Passage to read:
On the assets side, people listed the Farmers Market, the Good Food Store, the community gardens and other Garden City Harvest programs, and local producers such as Bayern Brewing, Flathead cherries and Benson's Farm.
In short, Hassanein and Jacobson told the City Council Public Safety and Health Committee, there is public support for locally produced food.
However, she said, "We cannot have a healthy food system if we do not have farms or farm land."
Missoula County has 641 farms, the highest number since 1954, the study found. The number has gone up since 1974, when the Census defined a farm as any place where $1,000 a year of agricultural products could be sold. But the farms are smaller, the study found, and the total land in farms is shrinking dramatically.
The average farm size in Missoula County in 2002 was 403 acres; the median size was only 42 acres.
The market value of what farms produce averages $13,000 per farm, the study found. Larger farms are disappearing to development because market forces make subdividing immensely attractive.
Agricultural lands are the most likely to be subdivided, Hassanein said, because they are big, flat expanses with space for lots of houses. In the 1990s, 10,000 acres of Missoula County land was subdivided.
Hassanein, Jacobson and Bonnie Buckingham, program manager at the Missoula Food Bank, approached the City Council's Public Safety and Health Committee as a first step in creating a Missoula County Food Policy Council. Their next step will be a presentation to the Missoula County Board of Commissioners.
They propose a 15- to 20-member council of food and agriculture specialists and citizens from many arenas, with representatives from city and county government. The council would advise government on policy and carry out projects designed to foster local farming and ranching and a local food supply.
Council president Jack Reidy expressed great reluctance to wade into land use issues to protect farms, and Councilman Don Nicholson called land use a "prickly-pear issue."
"You're getting into a web there that is really hard," Reidy said.
But the Food Assessment Steering Committee is not proposing a regulatory approach, Hassanein said.

What this exercise asks:
**a)** Update the Missoula food passage, beginning at the words "The average farm" and stopping after "subdividing immensely attractive.", with "development" changed to "housing construction".
**b)** Decide whether each statement agrees with the Missoula food passage, answering yes or no and quoting the words that settle it: (i) Missoula County has more farms than at any time since 1954. (ii) In 2002, the median farm size in Missoula County was 403 acres. (iii) The Food Assessment Steering Committee is proposing a regulatory approach.
**c)** Turn the paragraph of the Missoula food passage that begins "Missoula County has 641 farms" into a short list that keeps its main facts.
Nothing in the material has any part in this work.

Given data:
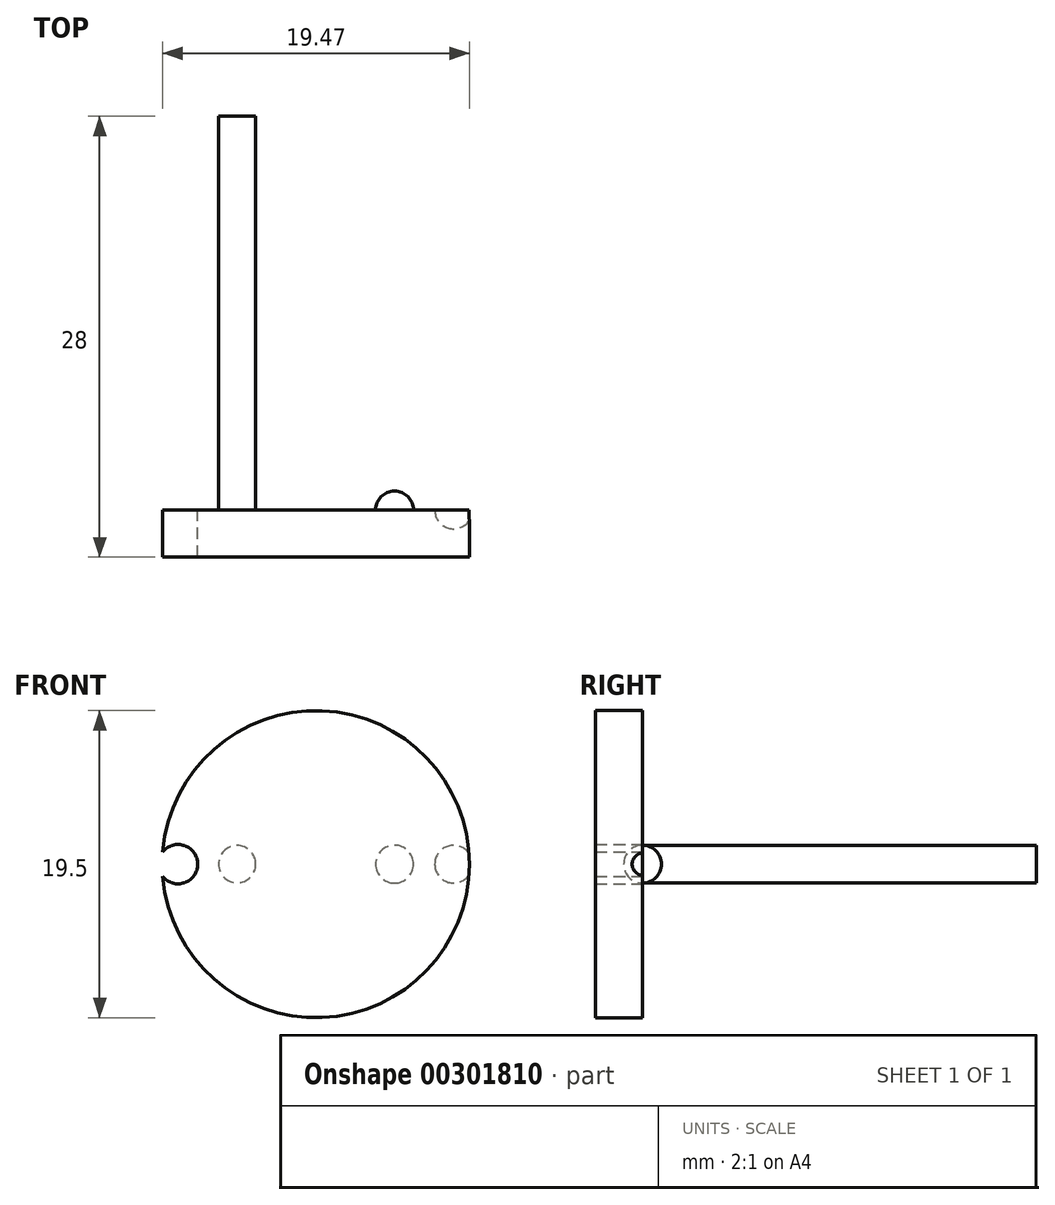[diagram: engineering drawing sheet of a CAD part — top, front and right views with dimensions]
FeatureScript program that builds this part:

Answers below:
**a)**
The average farm size in Missoula County in 2002 was 403 acres; the median size was only 42 acres.
The market value of what farms produce averages $13,000 per farm, the study found. Larger farms are disappearing to housing construction because market forces make subdividing immensely attractive.

**b)**
(i) Yes: "Missoula County has 641 farms, the highest number since 1954, the study found."
(ii) No: "the median size was only 42 acres."
(iii) No: "But the Food Assessment Steering Committee is not proposing a regulatory approach, Hassanein said."

**c)**
- Missoula County has 641 farms, the most since 1954.
- The number has risen since 1974, when the Census defined a farm as any place that could sell $1,000 a year of agricultural products.
- The farms are smaller, and the total land in farms is shrinking dramatically.